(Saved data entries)
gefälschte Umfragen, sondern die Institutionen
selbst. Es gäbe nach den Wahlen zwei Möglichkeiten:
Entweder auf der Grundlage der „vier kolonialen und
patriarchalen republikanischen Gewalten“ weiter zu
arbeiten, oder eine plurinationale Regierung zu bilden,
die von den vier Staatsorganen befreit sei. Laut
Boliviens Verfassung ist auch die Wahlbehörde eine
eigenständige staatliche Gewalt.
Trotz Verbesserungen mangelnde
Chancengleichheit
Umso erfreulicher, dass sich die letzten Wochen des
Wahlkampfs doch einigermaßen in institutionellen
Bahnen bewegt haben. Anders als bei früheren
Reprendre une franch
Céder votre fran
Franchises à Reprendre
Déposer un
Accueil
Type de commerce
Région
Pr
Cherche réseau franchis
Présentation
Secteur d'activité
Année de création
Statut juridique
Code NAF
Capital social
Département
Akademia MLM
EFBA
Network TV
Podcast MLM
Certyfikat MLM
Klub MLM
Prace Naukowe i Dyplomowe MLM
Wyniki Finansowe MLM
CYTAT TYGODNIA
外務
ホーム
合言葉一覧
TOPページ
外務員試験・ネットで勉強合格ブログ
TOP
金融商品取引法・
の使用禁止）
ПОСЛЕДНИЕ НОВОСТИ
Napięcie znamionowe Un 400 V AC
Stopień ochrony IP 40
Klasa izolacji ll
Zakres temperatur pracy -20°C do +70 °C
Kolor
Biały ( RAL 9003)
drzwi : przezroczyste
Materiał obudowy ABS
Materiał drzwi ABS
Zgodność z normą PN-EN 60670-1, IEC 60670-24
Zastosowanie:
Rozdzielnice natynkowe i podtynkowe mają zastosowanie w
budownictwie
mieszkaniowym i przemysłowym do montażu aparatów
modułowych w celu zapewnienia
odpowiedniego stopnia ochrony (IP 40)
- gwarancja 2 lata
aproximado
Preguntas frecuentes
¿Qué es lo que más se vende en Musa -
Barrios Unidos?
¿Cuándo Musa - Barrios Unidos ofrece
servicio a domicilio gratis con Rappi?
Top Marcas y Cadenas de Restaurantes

== About this task ==
All lines above from the one with "Type de commerce" to the one with "Materiał drzwi ABS", inclusive, should be copied exactly, and no other lines.

== Exercise output ==
Type de commerce
Région
Pr
Cherche réseau franchis
Présentation
Secteur d'activité
Année de création
Statut juridique
Code NAF
Capital social
Département
Akademia MLM
EFBA
Network TV
Podcast MLM
Certyfikat MLM
Klub MLM
Prace Naukowe i Dyplomowe MLM
Wyniki Finansowe MLM
CYTAT TYGODNIA
外務
ホーム
合言葉一覧
TOPページ
外務員試験・ネットで勉強合格ブログ
TOP
金融商品取引法・
の使用禁止）
ПОСЛЕДНИЕ НОВОСТИ
Napięcie znamionowe Un 400 V AC
Stopień ochrony IP 40
Klasa izolacji ll
Zakres temperatur pracy -20°C do +70 °C
Kolor
Biały ( RAL 9003)
drzwi : przezroczyste
Materiał obudowy ABS
Materiał drzwi ABS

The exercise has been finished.